Although compulsory government control of family size is opposed in most countries, projections of increasing environmental destruction and reduced resources caused by population pressures have caused even some democratic countries to consider changing tax laws to favor single adults, childless couples, and small families. In their book The Population Explosion (1990), Paul Ehrlich and Anne Ehrlich concluded that population research has found five crucial noncoercive factors that cause significantly reduced levels of pregnancy: adequate nutrition, effective sanitation, basic health care, education of women, and equal rights for women. When the status of women is no longer based on fertility, family size usually declines.

China’s One-Child Policy

The People’s Republic of China is the only nation that has officially adopted a one-child policy. During the late 1970s, Chinese leaders were startled to learn that China’s population had surged to more than 1 billion people, which was more than 100 million more than previous estimates. In 1979 the government set a goal of limiting 50 percent of the nation’s couples to one child and the other 50 percent to two children. Within five years, the average family size had dropped close to the replacement level of two children per family. Peer pressure was a major motivational force. In certain factories, notices were posted indicating which workers could become pregnant. If social pressure was not successful, abortions and sterilizations were coerced. However, traditional rural families strongly resisted the one-child limit. Evidence indicating that the first child would be a girl was often followed by abortion, and female infanticide was a frequent occurrence in rural areas. The number of infant girls who were abandoned or given up for adoption also increased.

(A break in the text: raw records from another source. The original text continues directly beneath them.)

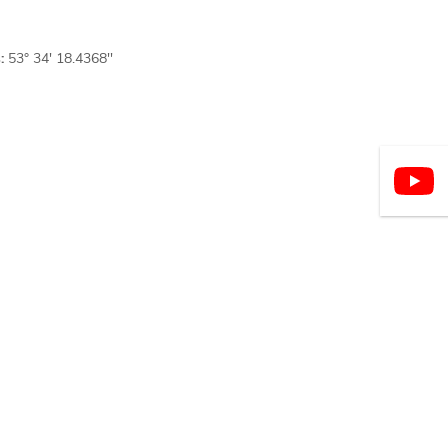
:
53° 34' 18.4368''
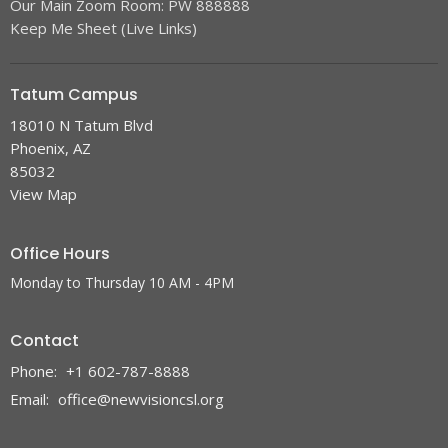
Our Main Zoom Room: PW 888888
Keep Me Sheet (Live Links)
Tatum Campus
18010 N Tatum Blvd
Phoenix, AZ
85032
View Map
Office Hours
Monday to Thursday 10 AM - 4PM
Contact
Phone:
+1 602-787-8888
Email
:
office@newvisioncsl.org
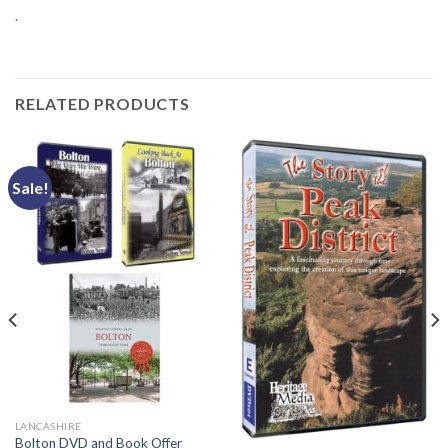
.
RELATED PRODUCTS
Sale!
LANCASHIRE
Bolton DVD and Book Offer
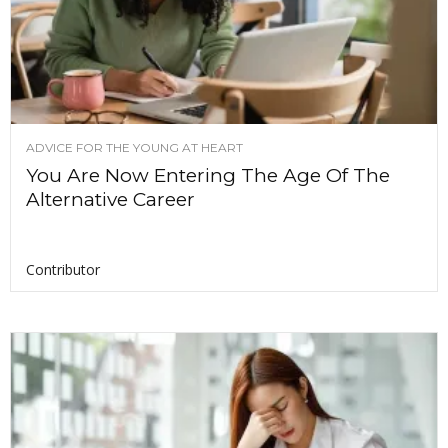
ADVICE FOR THE YOUNG AT HEART
You Are Now Entering The Age Of The
Alternative Career
Contributor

During the 1980s, China’s one-child policy was relaxed. The need for children to help in farming also pressured the birthrate upward again. Despite its uneven enforcement, the policy resulted in a significant reduction in the Chinese population so that it fell below the replacement level. It has been estimated that by 2010 China’s population would have been greater by at least 300 million people if not for the policy. However, abortion and infanticide practices against girls also left China with a shortage of women and “excess males.” Additional problems that were anticipated included a shrinking young workforce and a disproportionately large older population requiring care.

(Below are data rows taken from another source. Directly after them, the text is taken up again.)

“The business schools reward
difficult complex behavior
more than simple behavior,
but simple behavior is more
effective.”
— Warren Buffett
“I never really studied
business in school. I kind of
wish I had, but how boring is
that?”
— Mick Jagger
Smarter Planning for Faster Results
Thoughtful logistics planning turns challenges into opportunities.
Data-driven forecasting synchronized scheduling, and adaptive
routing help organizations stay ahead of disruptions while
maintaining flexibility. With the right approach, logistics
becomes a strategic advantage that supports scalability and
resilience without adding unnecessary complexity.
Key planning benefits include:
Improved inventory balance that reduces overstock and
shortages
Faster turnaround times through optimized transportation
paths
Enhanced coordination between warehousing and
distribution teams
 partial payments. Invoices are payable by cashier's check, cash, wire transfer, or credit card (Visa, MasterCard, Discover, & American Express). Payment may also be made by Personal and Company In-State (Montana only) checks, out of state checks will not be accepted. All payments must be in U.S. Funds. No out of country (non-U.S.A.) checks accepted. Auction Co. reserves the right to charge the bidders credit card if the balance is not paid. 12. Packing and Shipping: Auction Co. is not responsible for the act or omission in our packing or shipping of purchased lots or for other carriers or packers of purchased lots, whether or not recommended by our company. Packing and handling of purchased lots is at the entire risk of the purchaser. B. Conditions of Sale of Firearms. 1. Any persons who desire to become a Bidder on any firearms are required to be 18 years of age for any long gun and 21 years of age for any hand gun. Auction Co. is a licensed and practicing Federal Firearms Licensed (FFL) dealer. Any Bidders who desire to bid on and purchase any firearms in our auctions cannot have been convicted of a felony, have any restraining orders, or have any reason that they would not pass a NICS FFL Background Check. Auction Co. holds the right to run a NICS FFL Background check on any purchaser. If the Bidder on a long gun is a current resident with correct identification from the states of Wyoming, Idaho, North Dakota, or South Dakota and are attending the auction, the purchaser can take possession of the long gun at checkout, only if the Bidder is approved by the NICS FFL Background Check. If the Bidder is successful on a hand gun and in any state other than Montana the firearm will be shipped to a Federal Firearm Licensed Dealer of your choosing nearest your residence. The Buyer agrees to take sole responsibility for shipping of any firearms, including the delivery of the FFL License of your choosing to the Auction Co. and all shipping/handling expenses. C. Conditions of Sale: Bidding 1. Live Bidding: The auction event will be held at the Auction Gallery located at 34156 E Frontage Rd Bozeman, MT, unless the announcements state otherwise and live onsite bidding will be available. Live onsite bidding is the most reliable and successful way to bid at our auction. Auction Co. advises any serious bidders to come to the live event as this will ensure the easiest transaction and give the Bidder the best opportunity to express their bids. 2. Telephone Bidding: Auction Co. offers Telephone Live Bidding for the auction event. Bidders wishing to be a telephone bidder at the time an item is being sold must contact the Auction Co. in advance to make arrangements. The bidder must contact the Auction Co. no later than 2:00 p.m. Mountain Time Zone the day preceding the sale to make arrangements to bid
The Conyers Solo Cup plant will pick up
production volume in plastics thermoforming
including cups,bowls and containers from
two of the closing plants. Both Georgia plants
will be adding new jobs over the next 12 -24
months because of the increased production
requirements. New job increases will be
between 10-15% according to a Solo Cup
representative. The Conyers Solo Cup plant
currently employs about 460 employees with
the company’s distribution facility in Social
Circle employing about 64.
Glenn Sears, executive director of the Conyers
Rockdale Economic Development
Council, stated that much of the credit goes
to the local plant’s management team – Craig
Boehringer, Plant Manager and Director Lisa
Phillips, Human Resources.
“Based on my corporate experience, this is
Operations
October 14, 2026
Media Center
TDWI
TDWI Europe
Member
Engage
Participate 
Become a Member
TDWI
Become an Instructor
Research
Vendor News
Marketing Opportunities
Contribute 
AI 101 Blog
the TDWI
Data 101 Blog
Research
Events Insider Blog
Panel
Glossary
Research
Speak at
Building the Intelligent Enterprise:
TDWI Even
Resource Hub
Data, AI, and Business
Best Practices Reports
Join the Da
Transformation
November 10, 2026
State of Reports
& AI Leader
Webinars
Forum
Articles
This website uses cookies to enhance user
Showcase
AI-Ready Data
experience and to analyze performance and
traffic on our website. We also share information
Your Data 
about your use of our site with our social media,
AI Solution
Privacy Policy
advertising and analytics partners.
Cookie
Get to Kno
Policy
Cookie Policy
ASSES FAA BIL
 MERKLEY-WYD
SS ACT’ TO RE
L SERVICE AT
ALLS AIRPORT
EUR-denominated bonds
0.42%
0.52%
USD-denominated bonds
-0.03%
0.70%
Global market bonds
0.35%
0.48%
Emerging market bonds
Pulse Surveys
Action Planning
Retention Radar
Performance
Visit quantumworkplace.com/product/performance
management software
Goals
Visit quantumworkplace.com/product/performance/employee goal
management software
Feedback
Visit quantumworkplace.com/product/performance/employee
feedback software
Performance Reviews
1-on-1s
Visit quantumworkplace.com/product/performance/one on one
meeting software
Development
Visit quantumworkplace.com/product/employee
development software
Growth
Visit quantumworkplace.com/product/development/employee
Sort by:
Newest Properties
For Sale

Concerned about the impact of these issues on Chinese society, China relaxed the policy further in January 2014, allowing couples to have a second child if either parent was an only child. In 2015 the National People's Congress voted to expand the policy to allow every couple two children, a move that was criticized as insufficient by organizations such as Amnesty International. This two-child policy took effect on January 1, 2016. The gender discrepancy, however, remained as a result of the previous policies, and the birth rate still did not increase sufficiently. Though this policy development had not yielded a higher birth rate, with the country actually seeing declines, the government relaxed the policy once more in 2021, allowing couples to have up to three children. Some experts theorized that the rise in the cost of living and, subsequently, having children in countries such as China had continued to influence couples' decisions regarding family expansion.

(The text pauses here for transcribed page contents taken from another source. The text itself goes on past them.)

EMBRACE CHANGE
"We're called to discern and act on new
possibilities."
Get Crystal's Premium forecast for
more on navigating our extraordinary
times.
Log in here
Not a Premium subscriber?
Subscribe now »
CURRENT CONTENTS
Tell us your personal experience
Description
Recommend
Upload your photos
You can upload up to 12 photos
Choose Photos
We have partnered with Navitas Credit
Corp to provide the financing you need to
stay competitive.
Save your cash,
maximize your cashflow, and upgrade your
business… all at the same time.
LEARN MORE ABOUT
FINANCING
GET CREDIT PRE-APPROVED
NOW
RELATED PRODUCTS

Vietnam employed a two-child policy during the 1960s and reinstituted it during the 1990s. Although the Vietnamese government halted its two-child policy once again in 2003, they were forced to reinstate it in 2008 due to a rapid population increase. Concerned about a rapidly aging population and low birth rates, the Vietnamese government once again considered ending the policy in subsequent decades. The government imposes financial sanctions on families that have more than two children. Although the two-child policy is intended to reduce the likelihood of female infanticide and selective termination of pregnancy, enough couples opt for abortion when prenatal testing shows the fetus to be female that a sex imbalance has resulted.